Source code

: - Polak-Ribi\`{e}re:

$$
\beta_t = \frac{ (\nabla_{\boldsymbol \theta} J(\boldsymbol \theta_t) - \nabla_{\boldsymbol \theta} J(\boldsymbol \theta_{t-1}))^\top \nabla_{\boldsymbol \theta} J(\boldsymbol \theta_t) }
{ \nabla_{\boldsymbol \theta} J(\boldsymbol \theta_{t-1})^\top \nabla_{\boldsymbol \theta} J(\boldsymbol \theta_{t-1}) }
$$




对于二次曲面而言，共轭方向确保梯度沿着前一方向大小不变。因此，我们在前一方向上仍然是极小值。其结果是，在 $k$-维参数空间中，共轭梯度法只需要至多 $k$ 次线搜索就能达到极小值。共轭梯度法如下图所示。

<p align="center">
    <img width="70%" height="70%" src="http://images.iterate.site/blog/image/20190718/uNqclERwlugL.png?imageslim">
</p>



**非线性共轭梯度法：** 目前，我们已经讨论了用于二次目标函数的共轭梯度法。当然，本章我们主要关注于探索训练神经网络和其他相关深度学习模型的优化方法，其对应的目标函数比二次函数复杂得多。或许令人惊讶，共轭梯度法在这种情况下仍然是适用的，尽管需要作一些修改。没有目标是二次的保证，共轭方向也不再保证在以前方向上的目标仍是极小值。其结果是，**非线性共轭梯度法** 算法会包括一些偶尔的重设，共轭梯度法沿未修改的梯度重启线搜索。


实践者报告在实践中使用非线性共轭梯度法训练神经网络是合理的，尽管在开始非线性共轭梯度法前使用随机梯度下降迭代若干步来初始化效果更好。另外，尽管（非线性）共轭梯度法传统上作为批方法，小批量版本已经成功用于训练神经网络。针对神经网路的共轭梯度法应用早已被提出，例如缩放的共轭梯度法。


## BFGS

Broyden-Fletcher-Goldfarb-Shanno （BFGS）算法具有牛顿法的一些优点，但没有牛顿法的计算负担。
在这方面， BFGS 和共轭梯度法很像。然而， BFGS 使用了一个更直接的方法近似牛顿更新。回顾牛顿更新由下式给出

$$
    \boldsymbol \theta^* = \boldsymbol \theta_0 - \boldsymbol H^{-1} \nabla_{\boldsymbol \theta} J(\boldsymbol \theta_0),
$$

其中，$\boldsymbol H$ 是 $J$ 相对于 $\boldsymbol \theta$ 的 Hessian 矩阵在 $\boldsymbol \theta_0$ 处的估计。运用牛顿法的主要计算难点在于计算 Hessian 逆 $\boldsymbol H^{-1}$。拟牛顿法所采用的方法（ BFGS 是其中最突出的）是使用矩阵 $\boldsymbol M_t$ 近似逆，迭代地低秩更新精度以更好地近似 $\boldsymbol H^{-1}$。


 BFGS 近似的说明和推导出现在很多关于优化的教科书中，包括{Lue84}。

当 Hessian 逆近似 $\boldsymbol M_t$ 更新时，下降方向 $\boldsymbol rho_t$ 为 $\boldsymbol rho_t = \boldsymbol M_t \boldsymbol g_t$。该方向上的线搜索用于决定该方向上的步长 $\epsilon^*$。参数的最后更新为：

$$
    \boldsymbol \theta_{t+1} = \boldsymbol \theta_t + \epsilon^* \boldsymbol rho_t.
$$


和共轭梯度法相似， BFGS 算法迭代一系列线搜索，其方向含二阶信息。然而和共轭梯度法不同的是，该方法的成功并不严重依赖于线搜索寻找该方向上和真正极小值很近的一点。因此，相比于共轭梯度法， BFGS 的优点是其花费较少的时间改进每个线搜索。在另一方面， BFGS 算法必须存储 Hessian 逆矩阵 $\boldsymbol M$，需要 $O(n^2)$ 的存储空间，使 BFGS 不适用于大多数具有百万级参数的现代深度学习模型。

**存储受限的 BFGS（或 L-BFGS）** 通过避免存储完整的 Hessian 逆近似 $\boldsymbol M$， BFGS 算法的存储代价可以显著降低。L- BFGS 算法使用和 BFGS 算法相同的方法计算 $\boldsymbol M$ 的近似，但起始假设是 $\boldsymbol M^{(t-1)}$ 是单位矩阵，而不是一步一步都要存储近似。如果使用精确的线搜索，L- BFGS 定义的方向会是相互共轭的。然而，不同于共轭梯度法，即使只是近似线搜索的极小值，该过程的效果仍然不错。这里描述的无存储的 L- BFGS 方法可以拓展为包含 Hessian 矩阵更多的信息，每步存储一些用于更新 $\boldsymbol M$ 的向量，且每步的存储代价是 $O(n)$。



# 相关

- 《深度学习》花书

### Task objective
Restate every record word for word.

### Answer to the problem
Source code

: - Polak-Ribi\`{e}re:

$$
\beta_t = \frac{ (\nabla_{\boldsymbol \theta} J(\boldsymbol \theta_t) - \nabla_{\boldsymbol \theta} J(\boldsymbol \theta_{t-1}))^\top \nabla_{\boldsymbol \theta} J(\boldsymbol \theta_t) }
{ \nabla_{\boldsymbol \theta} J(\boldsymbol \theta_{t-1})^\top \nabla_{\boldsymbol \theta} J(\boldsymbol \theta_{t-1}) }
$$




对于二次曲面而言，共轭方向确保梯度沿着前一方向大小不变。因此，我们在前一方向上仍然是极小值。其结果是，在 $k$-维参数空间中，共轭梯度法只需要至多 $k$ 次线搜索就能达到极小值。共轭梯度法如下图所示。

<p align="center">
    <img width="70%" height="70%" src="http://images.iterate.site/blog/image/20190718/uNqclERwlugL.png?imageslim">
</p>



**非线性共轭梯度法：** 目前，我们已经讨论了用于二次目标函数的共轭梯度法。当然，本章我们主要关注于探索训练神经网络和其他相关深度学习模型的优化方法，其对应的目标函数比二次函数复杂得多。或许令人惊讶，共轭梯度法在这种情况下仍然是适用的，尽管需要作一些修改。没有目标是二次的保证，共轭方向也不再保证在以前方向上的目标仍是极小值。其结果是，**非线性共轭梯度法** 算法会包括一些偶尔的重设，共轭梯度法沿未修改的梯度重启线搜索。


实践者报告在实践中使用非线性共轭梯度法训练神经网络是合理的，尽管在开始非线性共轭梯度法前使用随机梯度下降迭代若干步来初始化效果更好。另外，尽管（非线性）共轭梯度法传统上作为批方法，小批量版本已经成功用于训练神经网络。针对神经网路的共轭梯度法应用早已被提出，例如缩放的共轭梯度法。


## BFGS

Broyden-Fletcher-Goldfarb-Shanno （BFGS）算法具有牛顿法的一些优点，但没有牛顿法的计算负担。
在这方面， BFGS 和共轭梯度法很像。然而， BFGS 使用了一个更直接的方法近似牛顿更新。回顾牛顿更新由下式给出

$$
    \boldsymbol \theta^* = \boldsymbol \theta_0 - \boldsymbol H^{-1} \nabla_{\boldsymbol \theta} J(\boldsymbol \theta_0),
$$

其中，$\boldsymbol H$ 是 $J$ 相对于 $\boldsymbol \theta$ 的 Hessian 矩阵在 $\boldsymbol \theta_0$ 处的估计。运用牛顿法的主要计算难点在于计算 Hessian 逆 $\boldsymbol H^{-1}$。拟牛顿法所采用的方法（ BFGS 是其中最突出的）是使用矩阵 $\boldsymbol M_t$ 近似逆，迭代地低秩更新精度以更好地近似 $\boldsymbol H^{-1}$。


 BFGS 近似的说明和推导出现在很多关于优化的教科书中，包括{Lue84}。

当 Hessian 逆近似 $\boldsymbol M_t$ 更新时，下降方向 $\boldsymbol rho_t$ 为 $\boldsymbol rho_t = \boldsymbol M_t \boldsymbol g_t$。该方向上的线搜索用于决定该方向上的步长 $\epsilon^*$。参数的最后更新为：

$$
    \boldsymbol \theta_{t+1} = \boldsymbol \theta_t + \epsilon^* \boldsymbol rho_t.
$$


和共轭梯度法相似， BFGS 算法迭代一系列线搜索，其方向含二阶信息。然而和共轭梯度法不同的是，该方法的成功并不严重依赖于线搜索寻找该方向上和真正极小值很近的一点。因此，相比于共轭梯度法， BFGS 的优点是其花费较少的时间改进每个线搜索。在另一方面， BFGS 算法必须存储 Hessian 逆矩阵 $\boldsymbol M$，需要 $O(n^2)$ 的存储空间，使 BFGS 不适用于大多数具有百万级参数的现代深度学习模型。

**存储受限的 BFGS（或 L-BFGS）** 通过避免存储完整的 Hessian 逆近似 $\boldsymbol M$， BFGS 算法的存储代价可以显著降低。L- BFGS 算法使用和 BFGS 算法相同的方法计算 $\boldsymbol M$ 的近似，但起始假设是 $\boldsymbol M^{(t-1)}$ 是单位矩阵，而不是一步一步都要存储近似。如果使用精确的线搜索，L- BFGS 定义的方向会是相互共轭的。然而，不同于共轭梯度法，即使只是近似线搜索的极小值，该过程的效果仍然不错。这里描述的无存储的 L- BFGS 方法可以拓展为包含 Hessian 矩阵更多的信息，每步存储一些用于更新 $\boldsymbol M$ 的向量，且每步的存储代价是 $O(n)$。



# 相关

- 《深度学习》花书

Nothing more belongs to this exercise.